● **Brief**: Write the records below out again. Match them exactly.

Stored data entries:
=-=-=-=-=

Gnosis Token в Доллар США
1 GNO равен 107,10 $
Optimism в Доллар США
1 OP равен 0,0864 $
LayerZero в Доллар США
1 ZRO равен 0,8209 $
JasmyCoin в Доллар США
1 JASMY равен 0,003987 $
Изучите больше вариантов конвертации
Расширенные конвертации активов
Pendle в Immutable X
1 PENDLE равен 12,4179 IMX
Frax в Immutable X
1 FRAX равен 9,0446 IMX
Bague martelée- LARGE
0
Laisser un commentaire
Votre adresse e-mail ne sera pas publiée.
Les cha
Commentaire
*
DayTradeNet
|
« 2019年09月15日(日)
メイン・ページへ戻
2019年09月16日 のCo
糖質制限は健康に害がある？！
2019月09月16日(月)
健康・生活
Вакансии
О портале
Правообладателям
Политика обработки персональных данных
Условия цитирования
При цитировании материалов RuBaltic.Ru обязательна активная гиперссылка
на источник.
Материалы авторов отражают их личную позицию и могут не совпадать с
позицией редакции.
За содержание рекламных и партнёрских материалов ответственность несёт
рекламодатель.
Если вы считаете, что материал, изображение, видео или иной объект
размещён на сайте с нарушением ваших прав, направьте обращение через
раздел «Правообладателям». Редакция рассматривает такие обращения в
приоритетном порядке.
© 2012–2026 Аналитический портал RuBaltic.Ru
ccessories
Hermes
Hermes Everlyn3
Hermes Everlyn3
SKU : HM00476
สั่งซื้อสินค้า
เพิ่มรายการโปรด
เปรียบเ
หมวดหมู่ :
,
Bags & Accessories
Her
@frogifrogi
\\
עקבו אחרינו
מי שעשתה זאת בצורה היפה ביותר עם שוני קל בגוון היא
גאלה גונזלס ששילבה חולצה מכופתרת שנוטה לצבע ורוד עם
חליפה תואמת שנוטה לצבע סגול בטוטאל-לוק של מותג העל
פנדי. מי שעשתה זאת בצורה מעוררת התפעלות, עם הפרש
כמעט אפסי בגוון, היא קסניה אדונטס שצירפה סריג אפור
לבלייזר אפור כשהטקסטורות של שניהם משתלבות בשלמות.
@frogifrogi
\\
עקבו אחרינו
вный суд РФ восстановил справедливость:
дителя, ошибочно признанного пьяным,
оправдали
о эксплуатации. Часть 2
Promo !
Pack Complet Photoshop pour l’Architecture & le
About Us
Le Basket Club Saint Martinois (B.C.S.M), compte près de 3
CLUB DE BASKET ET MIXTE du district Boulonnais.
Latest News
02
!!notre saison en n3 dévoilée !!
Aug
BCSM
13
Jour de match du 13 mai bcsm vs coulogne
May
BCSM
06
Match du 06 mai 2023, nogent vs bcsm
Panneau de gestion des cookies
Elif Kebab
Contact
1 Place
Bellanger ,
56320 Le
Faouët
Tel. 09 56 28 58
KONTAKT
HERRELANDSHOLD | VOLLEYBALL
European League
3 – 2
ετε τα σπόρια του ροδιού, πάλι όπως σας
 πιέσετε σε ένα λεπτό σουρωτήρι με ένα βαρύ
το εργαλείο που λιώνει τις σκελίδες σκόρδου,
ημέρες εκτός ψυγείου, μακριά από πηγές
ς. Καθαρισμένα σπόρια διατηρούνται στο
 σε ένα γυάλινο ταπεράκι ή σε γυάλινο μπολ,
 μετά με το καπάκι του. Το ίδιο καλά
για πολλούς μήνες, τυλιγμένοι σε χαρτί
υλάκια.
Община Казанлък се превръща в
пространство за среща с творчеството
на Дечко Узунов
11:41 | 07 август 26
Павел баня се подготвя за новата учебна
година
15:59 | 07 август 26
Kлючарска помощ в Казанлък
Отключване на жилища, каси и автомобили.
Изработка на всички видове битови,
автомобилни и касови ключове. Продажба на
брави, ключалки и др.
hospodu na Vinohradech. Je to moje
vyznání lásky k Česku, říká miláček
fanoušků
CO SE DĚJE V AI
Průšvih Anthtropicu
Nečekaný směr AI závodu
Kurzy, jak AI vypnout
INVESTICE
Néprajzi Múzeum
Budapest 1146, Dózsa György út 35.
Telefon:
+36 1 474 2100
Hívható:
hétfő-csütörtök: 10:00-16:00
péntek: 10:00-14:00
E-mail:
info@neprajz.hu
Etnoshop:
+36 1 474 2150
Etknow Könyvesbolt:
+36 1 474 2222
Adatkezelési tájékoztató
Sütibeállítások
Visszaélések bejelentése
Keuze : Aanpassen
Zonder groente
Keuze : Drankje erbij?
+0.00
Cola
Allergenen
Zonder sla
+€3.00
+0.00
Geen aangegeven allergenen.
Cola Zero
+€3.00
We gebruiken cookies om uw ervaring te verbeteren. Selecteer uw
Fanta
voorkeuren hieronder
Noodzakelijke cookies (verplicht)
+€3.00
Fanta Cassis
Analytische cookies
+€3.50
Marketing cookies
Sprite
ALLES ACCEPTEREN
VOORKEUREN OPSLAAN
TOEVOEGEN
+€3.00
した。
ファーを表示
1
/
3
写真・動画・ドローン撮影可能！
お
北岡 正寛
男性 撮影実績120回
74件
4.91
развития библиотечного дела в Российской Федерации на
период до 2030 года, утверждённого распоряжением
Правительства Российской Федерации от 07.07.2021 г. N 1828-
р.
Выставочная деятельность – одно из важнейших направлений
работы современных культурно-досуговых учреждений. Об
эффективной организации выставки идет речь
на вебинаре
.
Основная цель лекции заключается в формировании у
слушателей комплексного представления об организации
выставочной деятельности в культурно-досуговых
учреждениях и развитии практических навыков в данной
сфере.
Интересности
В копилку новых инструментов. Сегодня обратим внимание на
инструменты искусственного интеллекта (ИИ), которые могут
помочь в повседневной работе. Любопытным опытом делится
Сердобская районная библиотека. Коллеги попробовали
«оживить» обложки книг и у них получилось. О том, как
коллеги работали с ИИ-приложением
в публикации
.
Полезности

=-=-=-=-=

● **Exercise solution**:
Gnosis Token в Доллар США
1 GNO равен 107,10 $
Optimism в Доллар США
1 OP равен 0,0864 $
LayerZero в Доллар США
1 ZRO равен 0,8209 $
JasmyCoin в Доллар США
1 JASMY равен 0,003987 $
Изучите больше вариантов конвертации
Расширенные конвертации активов
Pendle в Immutable X
1 PENDLE равен 12,4179 IMX
Frax в Immutable X
1 FRAX равен 9,0446 IMX
Bague martelée- LARGE
0
Laisser un commentaire
Votre adresse e-mail ne sera pas publiée.
Les cha
Commentaire
*
DayTradeNet
|
« 2019年09月15日(日)
メイン・ページへ戻
2019年09月16日 のCo
糖質制限は健康に害がある？！
2019月09月16日(月)
健康・生活
Вакансии
О портале
Правообладателям
Политика обработки персональных данных
Условия цитирования
При цитировании материалов RuBaltic.Ru обязательна активная гиперссылка
на источник.
Материалы авторов отражают их личную позицию и могут не совпадать с
позицией редакции.
За содержание рекламных и партнёрских материалов ответственность несёт
рекламодатель.
Если вы считаете, что материал, изображение, видео или иной объект
размещён на сайте с нарушением ваших прав, направьте обращение через
раздел «Правообладателям». Редакция рассматривает такие обращения в
приоритетном порядке.
© 2012–2026 Аналитический портал RuBaltic.Ru
ccessories
Hermes
Hermes Everlyn3
Hermes Everlyn3
SKU : HM00476
สั่งซื้อสินค้า
เพิ่มรายการโปรด
เปรียบเ
หมวดหมู่ :
,
Bags & Accessories
Her
@frogifrogi
\\
עקבו אחרינו
מי שעשתה זאת בצורה היפה ביותר עם שוני קל בגוון היא
גאלה גונזלס ששילבה חולצה מכופתרת שנוטה לצבע ורוד עם
חליפה תואמת שנוטה לצבע סגול בטוטאל-לוק של מותג העל
פנדי. מי שעשתה זאת בצורה מעוררת התפעלות, עם הפרש
כמעט אפסי בגוון, היא קסניה אדונטס שצירפה סריג אפור
לבלייזר אפור כשהטקסטורות של שניהם משתלבות בשלמות.
@frogifrogi
\\
עקבו אחרינו
вный суд РФ восстановил справедливость:
дителя, ошибочно признанного пьяным,
оправдали
о эксплуатации. Часть 2
Promo !
Pack Complet Photoshop pour l’Architecture & le
About Us
Le Basket Club Saint Martinois (B.C.S.M), compte près de 3
CLUB DE BASKET ET MIXTE du district Boulonnais.
Latest News
02
!!notre saison en n3 dévoilée !!
Aug
BCSM
13
Jour de match du 13 mai bcsm vs coulogne
May
BCSM
06
Match du 06 mai 2023, nogent vs bcsm
Panneau de gestion des cookies
Elif Kebab
Contact
1 Place
Bellanger ,
56320 Le
Faouët
Tel. 09 56 28 58
KONTAKT
HERRELANDSHOLD | VOLLEYBALL
European League
3 – 2
ετε τα σπόρια του ροδιού, πάλι όπως σας
 πιέσετε σε ένα λεπτό σουρωτήρι με ένα βαρύ
το εργαλείο που λιώνει τις σκελίδες σκόρδου,
ημέρες εκτός ψυγείου, μακριά από πηγές
ς. Καθαρισμένα σπόρια διατηρούνται στο
 σε ένα γυάλινο ταπεράκι ή σε γυάλινο μπολ,
 μετά με το καπάκι του. Το ίδιο καλά
για πολλούς μήνες, τυλιγμένοι σε χαρτί
υλάκια.
Община Казанлък се превръща в
пространство за среща с творчеството
на Дечко Узунов
11:41 | 07 август 26
Павел баня се подготвя за новата учебна
година
15:59 | 07 август 26
Kлючарска помощ в Казанлък
Отключване на жилища, каси и автомобили.
Изработка на всички видове битови,
автомобилни и касови ключове. Продажба на
брави, ключалки и др.
hospodu na Vinohradech. Je to moje
vyznání lásky k Česku, říká miláček
fanoušků
CO SE DĚJE V AI
Průšvih Anthtropicu
Nečekaný směr AI závodu
Kurzy, jak AI vypnout
INVESTICE
Néprajzi Múzeum
Budapest 1146, Dózsa György út 35.
Telefon:
+36 1 474 2100
Hívható:
hétfő-csütörtök: 10:00-16:00
péntek: 10:00-14:00
E-mail:
info@neprajz.hu
Etnoshop:
+36 1 474 2150
Etknow Könyvesbolt:
+36 1 474 2222
Adatkezelési tájékoztató
Sütibeállítások
Visszaélések bejelentése
Keuze : Aanpassen
Zonder groente
Keuze : Drankje erbij?
+0.00
Cola
Allergenen
Zonder sla
+€3.00
+0.00
Geen aangegeven allergenen.
Cola Zero
+€3.00
We gebruiken cookies om uw ervaring te verbeteren. Selecteer uw
Fanta
voorkeuren hieronder
Noodzakelijke cookies (verplicht)
+€3.00
Fanta Cassis
Analytische cookies
+€3.50
Marketing cookies
Sprite
ALLES ACCEPTEREN
VOORKEUREN OPSLAAN
TOEVOEGEN
+€3.00
した。
ファーを表示
1
/
3
写真・動画・ドローン撮影可能！
お
北岡 正寛
男性 撮影実績120回
74件
4.91
развития библиотечного дела в Российской Федерации на
период до 2030 года, утверждённого распоряжением
Правительства Российской Федерации от 07.07.2021 г. N 1828-
р.
Выставочная деятельность – одно из важнейших направлений
работы современных культурно-досуговых учреждений. Об
эффективной организации выставки идет речь
на вебинаре
.
Основная цель лекции заключается в формировании у
слушателей комплексного представления об организации
выставочной деятельности в культурно-досуговых
учреждениях и развитии практических навыков в данной
сфере.
Интересности
В копилку новых инструментов. Сегодня обратим внимание на
инструменты искусственного интеллекта (ИИ), которые могут
помочь в повседневной работе. Любопытным опытом делится
Сердобская районная библиотека. Коллеги попробовали
«оживить» обложки книг и у них получилось. О том, как
коллеги работали с ИИ-приложением
в публикации
.
Полезности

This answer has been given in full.